- _Instructions_
(A) In the MUBI weekly digest, write out the passage from "His work joins" to "director Lou Ye." again, changing every "Purple Butterfly" to "Violet Moth".
(B) According to the MUBI weekly digest, how old was Pu Yi when he ascended the throne?

- _Passage for review_

-=-=-=-=-

The Weekly MUBI Digest | 4th August 2018
James R | On 04, Aug 2018
MUBI begins a new season dedicated to Chinese director Lou Ye this week. In a country which regularly censors its most defiant artists, he is one of the foremost cinematic iconoclasts, resisting the nation’s moral and political criteria in the name of giving voice to the oppressed, and those who choose to boldly defy the state.
His work joins a celebration of composer Ryuichi Sakamoto, handpicked highlights from last year’s Locarno Festival, a spotlight on new Canadian filmmakers, curated favourites from Paul Schrader (to mark the release of First Reformed), Cronenberg flashbacks and a recent triple-bill of Ang Lee classics.
What’s new, coming soon and leaving soon on the subscription service? This is your weekly MUBI Digest:
This week on MUBI
Lou Ye: Purple Butterfly – 4th August
Ding Hui (Zhang Ziyi) is a member of Purple Butterfly, a powerful resistance group in Japanese occupied Shanghai. An unexpected encounter reunites her with Itami, an ex-lover and officer with a secret police unit tasked with dismantling Purple Butterfly. MUBI begins its retrospective of the great, subversive Chinese director Lou Ye.
The Last Emperor – 5th August
MUBI marks the UK release of Ryuichi Sakamoto: Coda with a string of films scored by the composer. Bernardo Bertolucci’s Oscar-winning biopic traces the life of Pu Yi, the last of the great emperors of China, from his ascent to the throne at age three, in 1908, to the time he was imprisoned in the Forbidden City, witnessing decades of cultural and political upheaval.

-=-=-=-=-

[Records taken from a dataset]
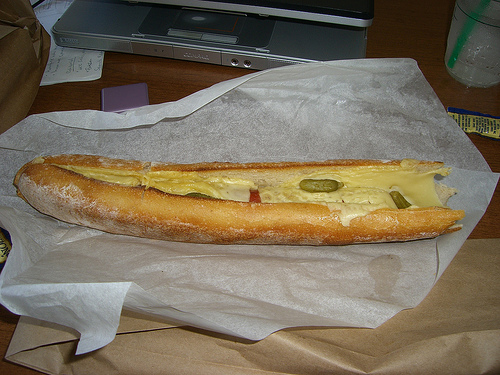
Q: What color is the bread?
A: White.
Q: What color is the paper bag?
A: Brown.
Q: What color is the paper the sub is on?
A: White.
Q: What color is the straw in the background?
A: Green.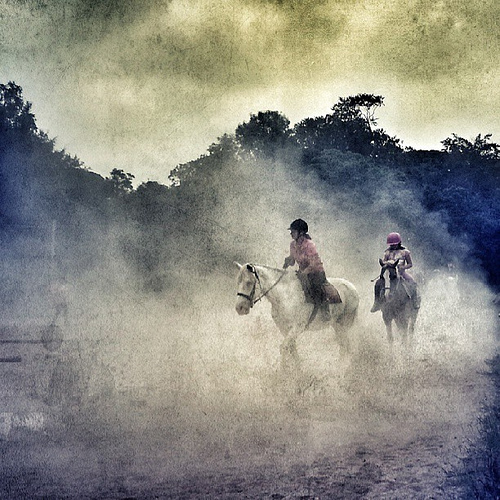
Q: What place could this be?
A: It is a forest.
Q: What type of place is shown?
A: It is a forest.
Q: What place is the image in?
A: It is at the forest.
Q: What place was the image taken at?
A: It was taken at the forest.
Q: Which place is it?
A: It is a forest.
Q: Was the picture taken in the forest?
A: Yes, it was taken in the forest.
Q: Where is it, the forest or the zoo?
A: It is the forest.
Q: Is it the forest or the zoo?
A: It is the forest.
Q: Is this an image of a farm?
A: No, the picture is showing a forest.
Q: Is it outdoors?
A: Yes, it is outdoors.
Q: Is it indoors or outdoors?
A: It is outdoors.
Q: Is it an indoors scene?
A: No, it is outdoors.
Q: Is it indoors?
A: No, it is outdoors.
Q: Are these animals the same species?
A: Yes, all the animals are horses.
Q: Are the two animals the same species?
A: Yes, all the animals are horses.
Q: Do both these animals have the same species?
A: Yes, all the animals are horses.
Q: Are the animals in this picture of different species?
A: No, all the animals are horses.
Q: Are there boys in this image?
A: No, there are no boys.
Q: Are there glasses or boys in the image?
A: No, there are no boys or glasses.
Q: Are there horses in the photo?
A: Yes, there is a horse.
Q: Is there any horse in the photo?
A: Yes, there is a horse.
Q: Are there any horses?
A: Yes, there is a horse.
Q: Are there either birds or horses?
A: Yes, there is a horse.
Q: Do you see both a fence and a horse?
A: No, there is a horse but no fences.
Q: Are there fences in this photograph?
A: No, there are no fences.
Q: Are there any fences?
A: No, there are no fences.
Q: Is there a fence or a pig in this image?
A: No, there are no fences or pigs.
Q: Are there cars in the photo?
A: No, there are no cars.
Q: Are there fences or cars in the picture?
A: No, there are no cars or fences.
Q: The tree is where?
A: The tree is in the forest.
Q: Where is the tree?
A: The tree is in the forest.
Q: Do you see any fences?
A: No, there are no fences.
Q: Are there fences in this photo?
A: No, there are no fences.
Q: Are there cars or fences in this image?
A: No, there are no fences or cars.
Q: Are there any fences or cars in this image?
A: No, there are no fences or cars.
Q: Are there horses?
A: Yes, there is a horse.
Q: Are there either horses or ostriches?
A: Yes, there is a horse.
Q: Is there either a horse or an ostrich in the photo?
A: Yes, there is a horse.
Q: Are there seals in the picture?
A: No, there are no seals.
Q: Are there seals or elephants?
A: No, there are no seals or elephants.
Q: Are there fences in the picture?
A: No, there are no fences.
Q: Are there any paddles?
A: No, there are no paddles.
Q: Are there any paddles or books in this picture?
A: No, there are no paddles or books.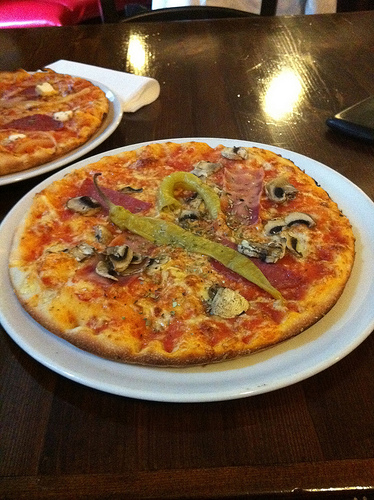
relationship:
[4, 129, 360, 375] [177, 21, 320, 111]
pizza on top of table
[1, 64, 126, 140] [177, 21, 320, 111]
pizza on top of table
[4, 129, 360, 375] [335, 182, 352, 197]
pizza on top of plate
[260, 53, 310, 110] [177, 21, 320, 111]
light reflecting off table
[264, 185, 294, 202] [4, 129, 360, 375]
mushroom on top of pizza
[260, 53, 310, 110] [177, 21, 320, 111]
light reflecting on table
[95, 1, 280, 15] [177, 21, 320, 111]
chair at a table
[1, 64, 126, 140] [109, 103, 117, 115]
pizza on top of plate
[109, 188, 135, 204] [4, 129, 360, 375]
pepperoni on top of pizza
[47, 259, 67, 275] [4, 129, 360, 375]
cheese across a pizza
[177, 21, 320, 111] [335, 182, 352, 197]
table beneath plate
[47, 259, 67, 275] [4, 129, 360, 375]
cheese across pizza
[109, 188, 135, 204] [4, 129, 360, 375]
pepperoni on top of a pizza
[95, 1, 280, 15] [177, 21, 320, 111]
chair at table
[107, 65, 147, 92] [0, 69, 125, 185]
napkin under plate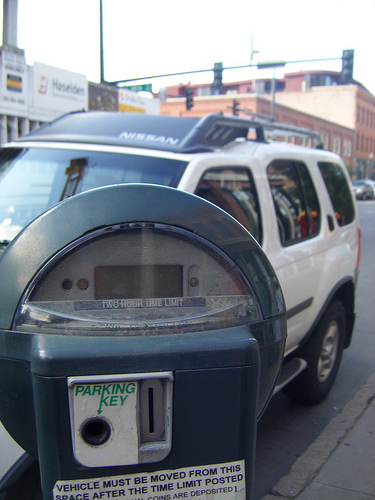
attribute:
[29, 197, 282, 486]
meter — blue, grey, digital, parking, blank, park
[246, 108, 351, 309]
vehicle — white, nissan, suv, parked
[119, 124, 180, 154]
nissan — white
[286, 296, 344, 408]
tire — black, chrome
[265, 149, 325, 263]
window — white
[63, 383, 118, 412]
parking key — green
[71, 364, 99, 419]
words — green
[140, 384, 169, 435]
slot — coin, change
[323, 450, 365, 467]
sidewalk — curb, here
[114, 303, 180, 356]
sign — white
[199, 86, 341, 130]
building — brown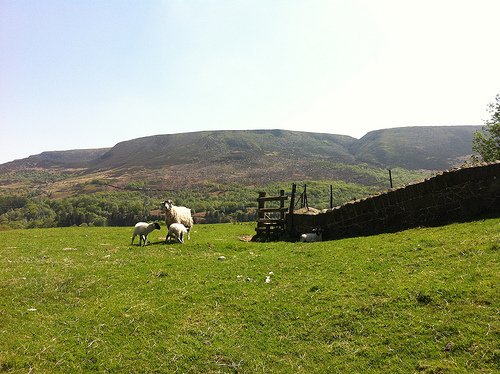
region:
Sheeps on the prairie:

-=-=-=-=-

- _Task-by-task outputs_
(A)
His work joins a celebration of composer Ryuichi Sakamoto, handpicked highlights from last year’s Locarno Festival, a spotlight on new Canadian filmmakers, curated favourites from Paul Schrader (to mark the release of First Reformed), Cronenberg flashbacks and a recent triple-bill of Ang Lee classics.
What’s new, coming soon and leaving soon on the subscription service? This is your weekly MUBI Digest:
This week on MUBI
Lou Ye: Violet Moth – 4th August
Ding Hui (Zhang Ziyi) is a member of Violet Moth, a powerful resistance group in Japanese occupied Shanghai. An unexpected encounter reunites her with Itami, an ex-lover and officer with a secret police unit tasked with dismantling Violet Moth. MUBI begins its retrospective of the great, subversive Chinese director Lou Ye.

(B) He was three years old, in 1908.